WASHINGTON — The San Joaquin Valley's congressional delegation has a new face.
It starts -- but doesn't end with -- freshman Rep. David Valadao, the Hanford-area Republican sworn in Thursday to his inaugural House term. Amid the traditional first-day celebrations, a heady time when everything still seems possible, the 35-year old dairy farmer and former state legislator is joining a seasoned but shifting crew.
"I'm taking this all in, enjoying it with my kids," Valadao said, about 90 minutes before taking his oath of office.
About 75 friends, family members and backers from California joined Valadao for a Capitol Hill reception that preceded the swearing-in. It was a lively affair, thick with Portuguese accents and the buzz of children as the serious business of the new 113th Congress was starting to shape up.
Some of Valadao's new colleagues, such as Rep. Jeff Denham, R-Turlock, have fresh committee assignments. In his second term, Denham has joined the House Agriculture Committee. Some, such as Rep. Tom McClintock, R-Roseville, have many new constituents.
McClintock now represents a swath of the central and southern Sierra Nevada mountains including Calaveras, Tuolumne, Mariposa and Madera counties.
Some have new homes, such as Rep. Jerry McNerney. The Democrat relocated his official residence from Pleasanton to Stockton after congressional district lines were redrawn.
The start of the 113th Congress brings some familiar conflicts, unresolved problems and recurring interpersonal tensions.
Valley lawmakers tried pushing a number of bills that ended up stalling during the last Congress.

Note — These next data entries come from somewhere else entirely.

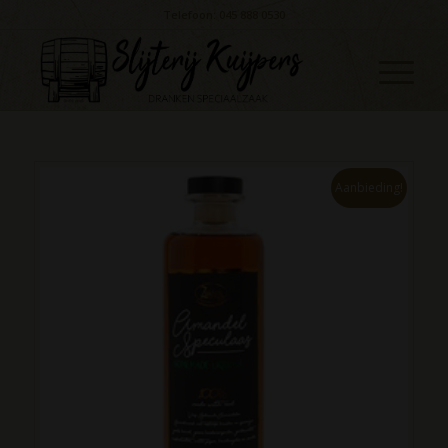
Telefoon: 045 888 0530
Aanbieding!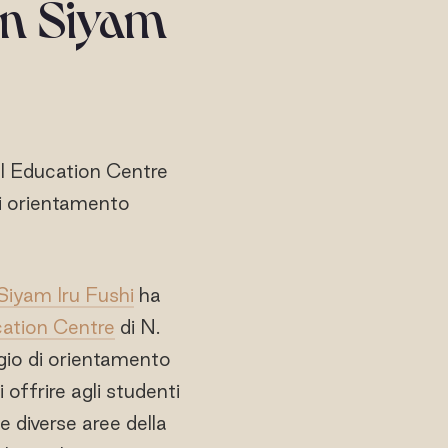
un Siyam
ll Education Centre
 di orientamento
Siyam Iru Fushi
ha
ation Centre
di N.
ggio di orientamento
offrire agli studenti
e diverse aree della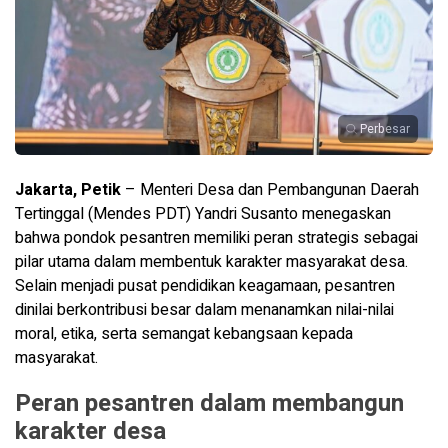
Perbesar
Jakarta, Petik
– Menteri Desa dan Pembangunan Daerah
Tertinggal (Mendes PDT) Yandri Susanto menegaskan
bahwa pondok pesantren memiliki peran strategis sebagai
pilar utama dalam membentuk karakter masyarakat desa.
Selain menjadi pusat pendidikan keagamaan, pesantren
dinilai berkontribusi besar dalam menanamkan nilai-nilai
moral, etika, serta semangat kebangsaan kepada
masyarakat.
Peran pesantren dalam membangun
karakter desa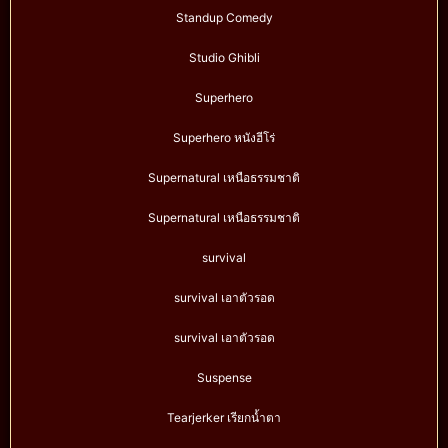
Standup Comedy
Studio Ghibli
Superhero
Superhero หนังฮีโร่
Supernatural เหนือธรรมชาติ
Supernatural เหนือธรรมชาติ
survival
survival เอาตัวรอด
survival เอาตัวรอด
Suspense
Tearjerker เรียกน้ำตา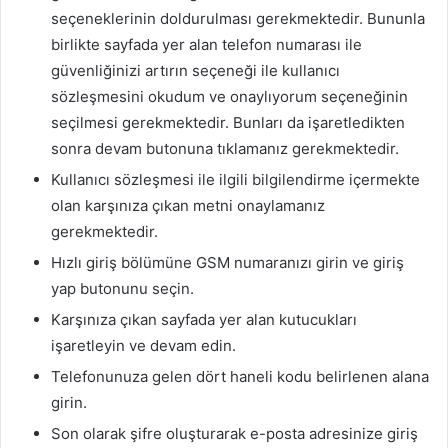
seçeneklerinin doldurulması gerekmektedir. Bununla
birlikte sayfada yer alan telefon numarası ile
güvenliğinizi artırın seçeneği ile kullanıcı
sözleşmesini okudum ve onaylıyorum seçeneğinin
seçilmesi gerekmektedir. Bunları da işaretledikten
sonra devam butonuna tıklamanız gerekmektedir.
Kullanıcı sözleşmesi ile ilgili bilgilendirme içermekte
olan karşınıza çıkan metni onaylamanız
gerekmektedir.
Hızlı giriş bölümüne GSM numaranızı girin ve giriş
yap butonunu seçin.
Karşınıza çıkan sayfada yer alan kutucukları
işaretleyin ve devam edin.
Telefonunuza gelen dört haneli kodu belirlenen alana
girin.
Son olarak şifre oluşturarak e-posta adresinize giriş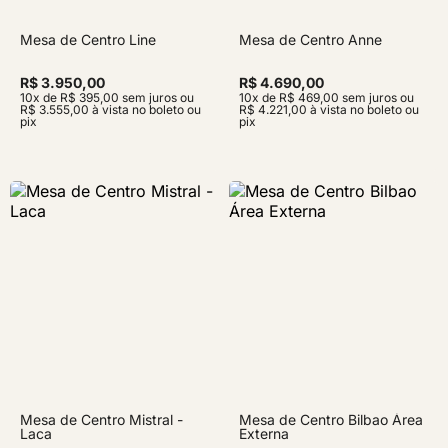
Mesa de Centro Line
Mesa de Centro Anne
R$ 3.950,00
R$ 4.690,00
10x de R$ 395,00 sem juros ou
10x de R$ 469,00 sem juros ou
R$ 3.555,00 à vista no boleto ou
R$ 4.221,00 à vista no boleto ou
pix
pix
Mesa de Centro Mistral -
Mesa de Centro Bilbao Área
Laca
Externa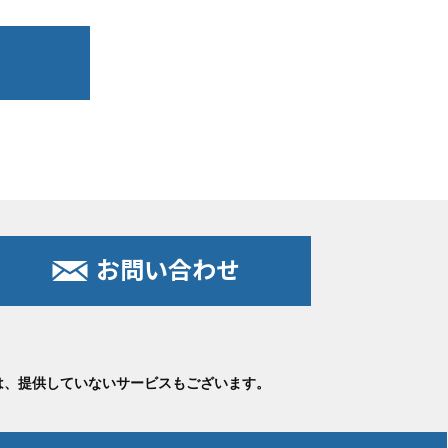
お問い合わせ
は、提供していないサービスもございます。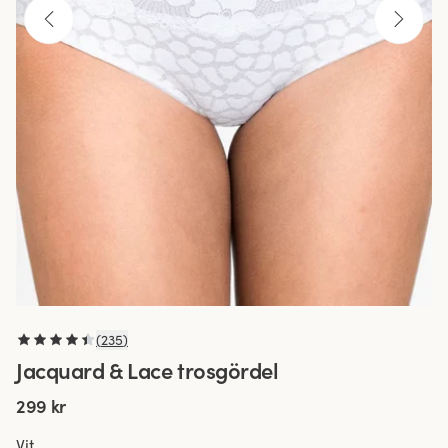
(
235
)
Jacquard & Lace trosgördel
299 kr
Vit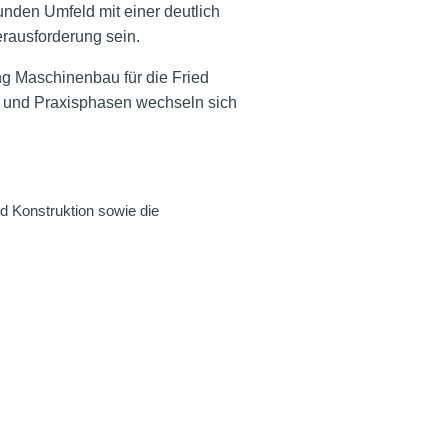
nden Umfeld mit einer deutlich
erausforderung sein.
ng Maschinenbau für die Fried
- und Praxisphasen wechseln sich
nd Konstruktion sowie die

Now, they must figure out whether to try again or take a different approach in an institution in which partisanship often reigns supreme.
"It's just so hard to get things done," lamented Tulare dairy farmer Mario Simoes, a 77-year-old friend of Valadao.
For instance, Rep. Devin Nunes, R-Visalia, authored an ambitious bill to steer more water to valley farmers and scale back restoration plans for the San Joaquin River. It made it through a water and power subcommittee chaired by McClintock, as well as through the House. Then, opposed by California's two senators, as well as nearly all House Democrats, the bill died in the Senate.
Denham bill stalls
On a smaller scale, Denham in December 2011 introduced a bill to add 18 acres to Yosemite National Park. As a tactically bipartisan step, he joined the same day with a California Democrat who had a bill to change the 26,000-acre Pinnacles National Monument to a national park. Ultimately, the Pinnacles National Park bill passed the House and Senate, while Denham's Yosemite bill stalled.
For valley lawmakers, as well as others, committee positions will continue to shape priorities and power.
Valadao, for instance, landed a noteworthy appointment to the House Appropriations Committee. Valadao is the panel's only representative from the region between Chico and Bakersfield.
Valadao said he hopes to focus his first legislative initiatives on hydropower and other energy issues. He also cited immigration issues as a priority.
On the tax-writing House Ways and Means Committee, Nunes continues to rise in seniority and has his eye on potential subcommittee chairmanships down the road. Denham, too, is looking at potential chairmanships. One possible opening this year is the subcommittee overseeing railroads, an intriguing position for anyone monitoring California's high-speed rail program.
Minority members, likewise, look to their committee positions. Denham's colleague on the House Agriculture Committee, veteran Rep. Jim Costa, D-Fresno, could become a ranking member on a strong subcommittee, helpful in shaping an overdue new farm bill.